The forum post says that MPI programs hanging on Nehalem machines had already been discussed. Why does it bring the problem up again?

Start of Text block

Dear Open MPI experts
I need your help to get Open MPI right on a standalone
machine with Nehalem processors.
How to tweak the mca parameters to avoid problems
with Nehalem (and perhaps AMD processors also),
where MPI programs hang, was discussed here before.
However, I lost track of the details, how to work around the problem,
and if it was fully fixed already perhaps.
I am now facing the problem directly on a single Nehalem box.
I installed OpenMPI 1.4.1 from source,
and compiled the test hello_c.c with mpicc.
Then I tried to run it with:
1) mpirun -np 4 a.out
It ran OK (but seemed to be slow).
2) mpirun -np 16 a.out
It hung, and brought the machine to a halt.
Any words of wisdom are appreciated.
More info:
* OpenMPI 1.4.1 installed from source (tarball from your site).
* Compilers are gcc/g++/gfortran 4.4.3-4.
* OS is Fedora Core 12.
* The machine is a Dell box with Intel Xeon 5540 (quad core)
processors on a two-way motherboard and 48GB of RAM.
* /proc/cpuinfo indicates that hyperthreading is turned on.
(I can see 16 "processors".)
**
What should I do?
Use -mca btl ^sm ?
Use -mca btl -mca btl_sm_num_fifos=some_number ? (Which number?)
Use Both?
Do something else?
Many thanks,
Gus Correa
---------------------------------------------------------------------
Gustavo Correa
Lamont-Doherty Earth Observatory - Columbia University
Palisades, NY, 10964-8000 - USA
---------------------------------------------------------------------
|

End of Text block
Start of Data shown

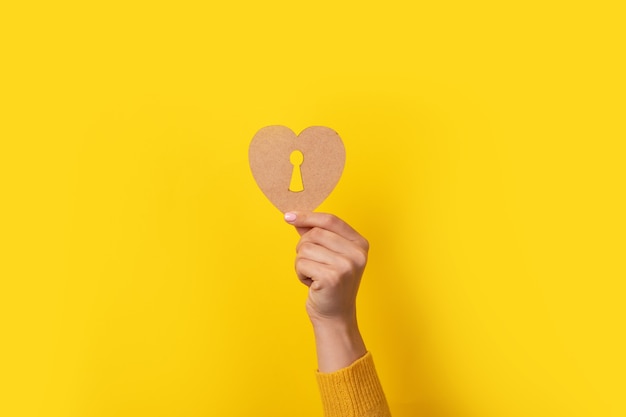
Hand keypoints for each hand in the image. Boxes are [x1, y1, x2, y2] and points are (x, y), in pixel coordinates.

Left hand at [284, 211, 368, 370]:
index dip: (308, 216)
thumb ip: (314, 234)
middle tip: (311, 265)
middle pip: (315, 233)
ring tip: (313, 275)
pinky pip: (301, 263)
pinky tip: (311, 284)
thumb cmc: (329, 284)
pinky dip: (300, 273)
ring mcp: (346, 266)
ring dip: (301, 262)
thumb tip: (295, 217)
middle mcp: (357, 253)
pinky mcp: (332, 277)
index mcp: (359, 244)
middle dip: (303, 248)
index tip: (288, 216)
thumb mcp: (327, 255)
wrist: (335, 316)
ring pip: (305, 248)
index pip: (331, 220)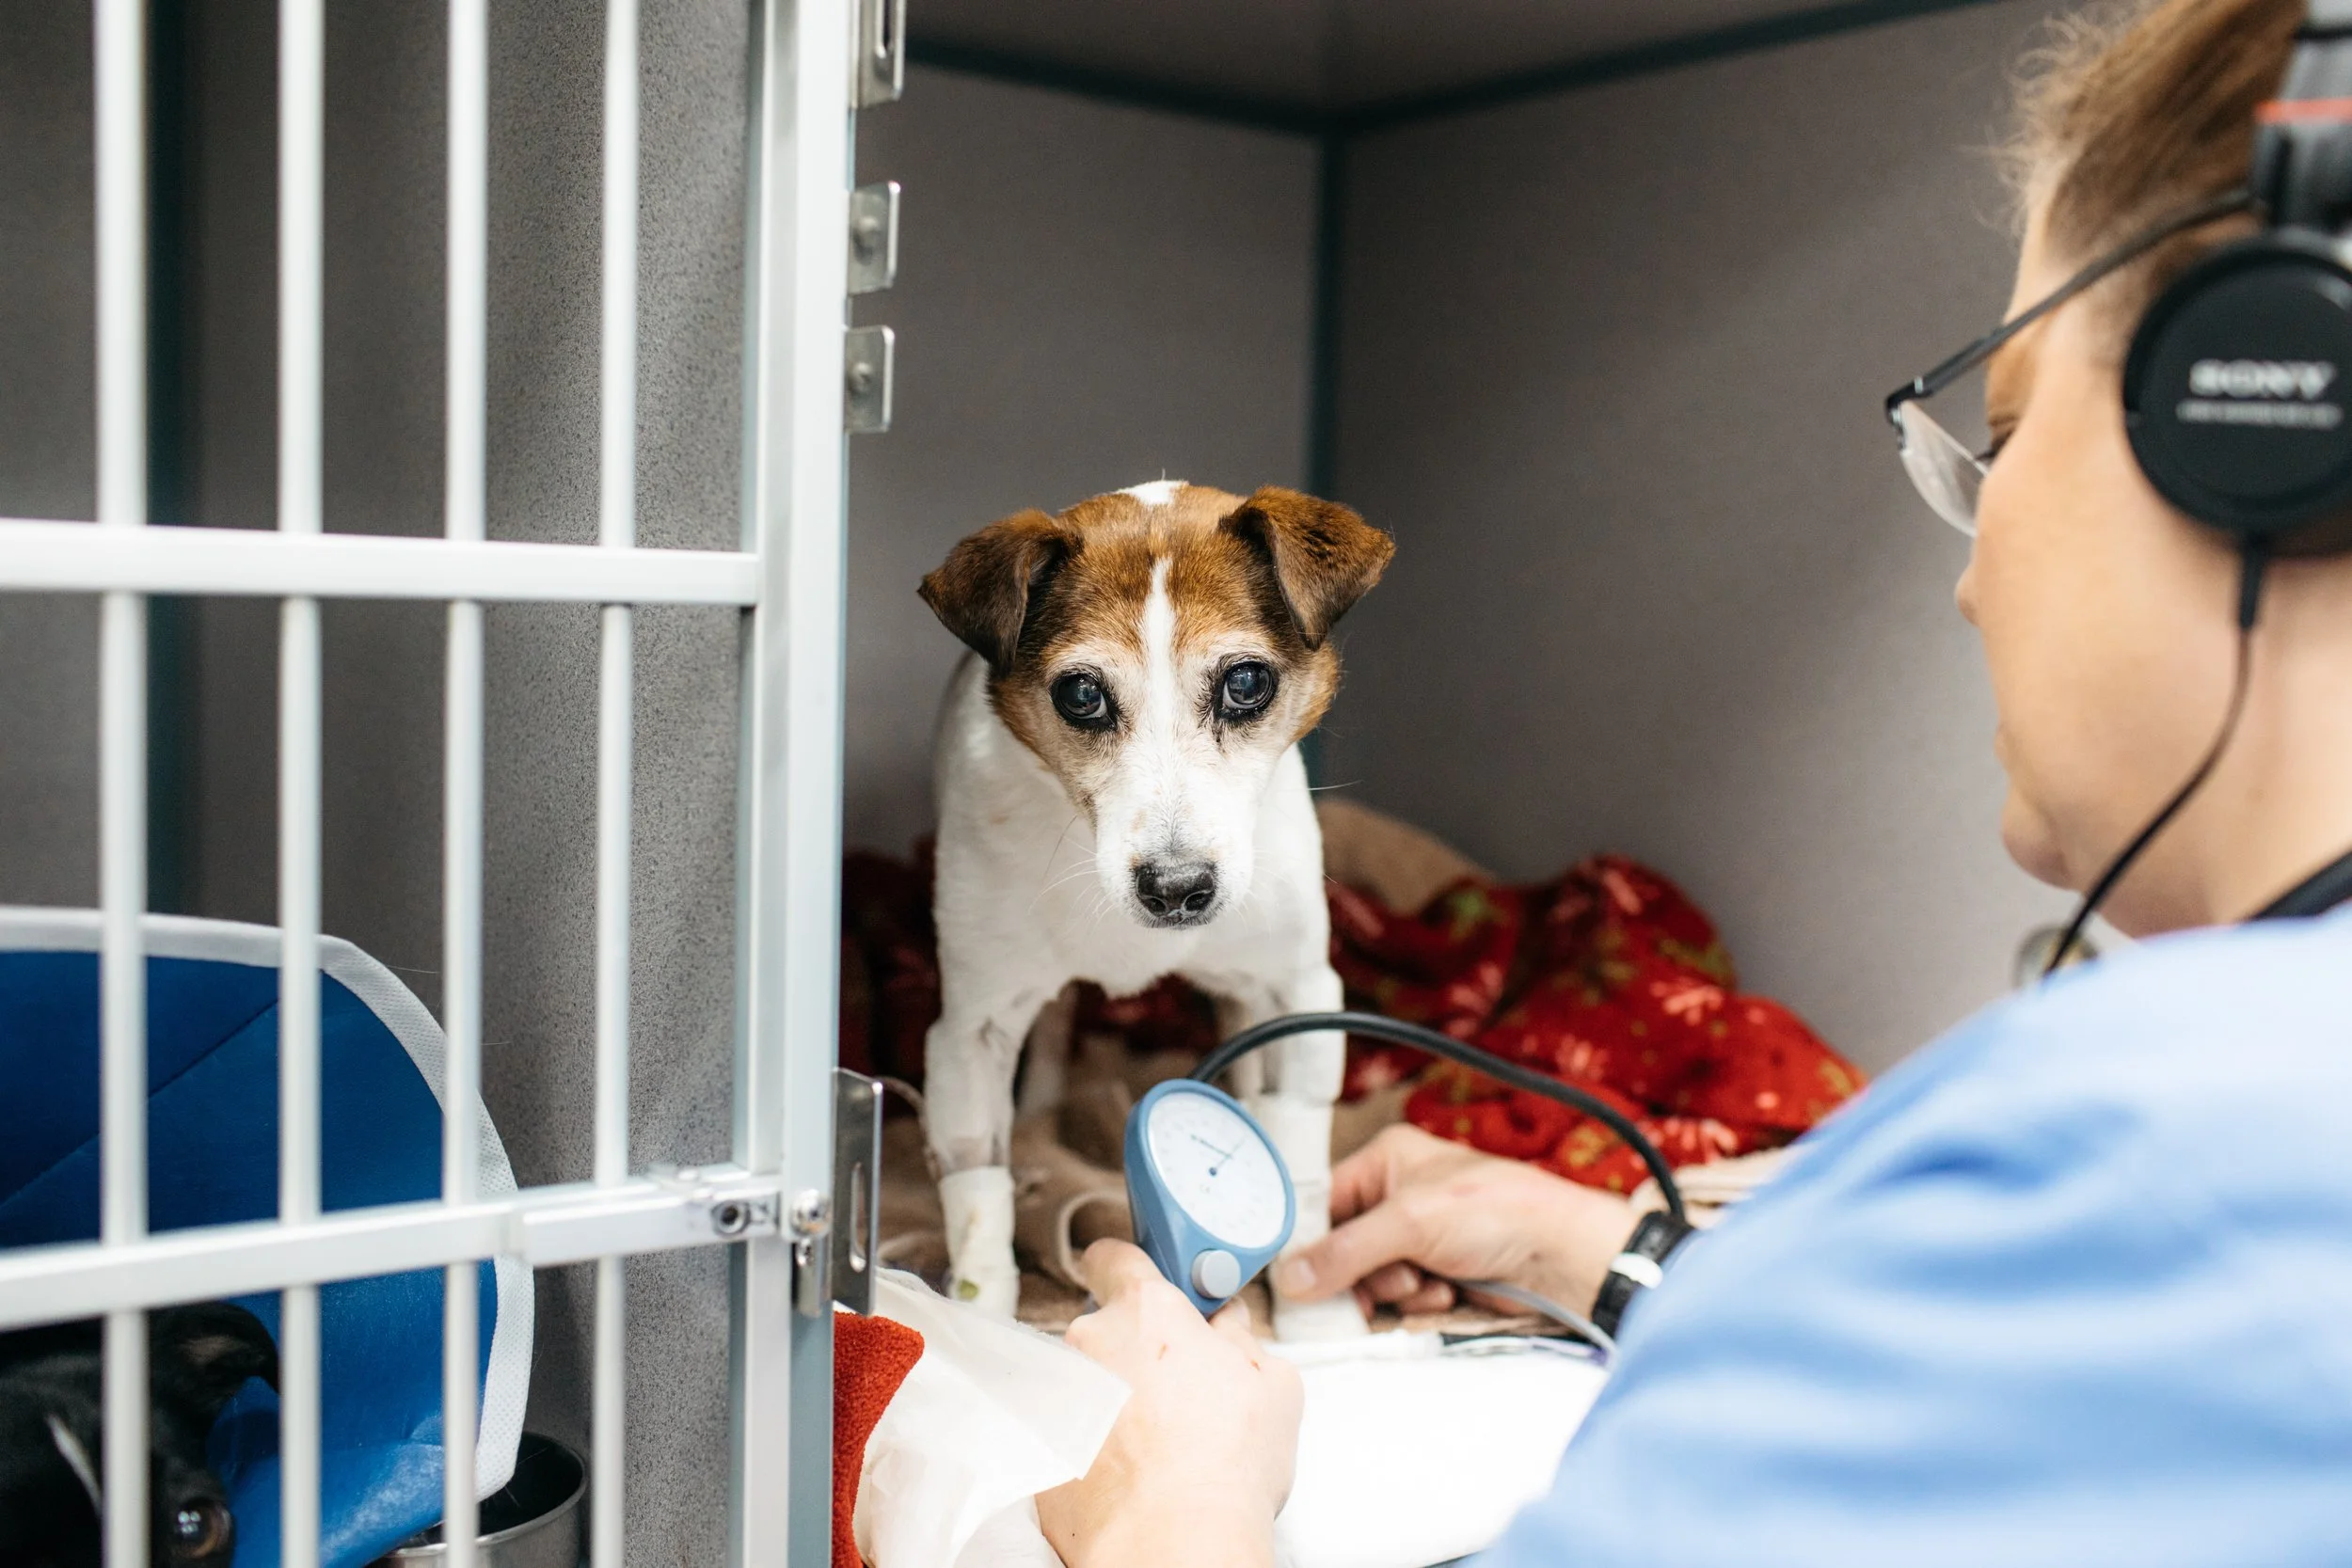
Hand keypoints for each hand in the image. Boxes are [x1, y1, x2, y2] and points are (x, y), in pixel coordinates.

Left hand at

End of Data shown

Finished task -
The writer lost track of how to work around the problem and whether it had already been fully fixed. The writer now faces the problem directly on a single Nehalem box, where running with 16 processes hung and brought the machine to a halt.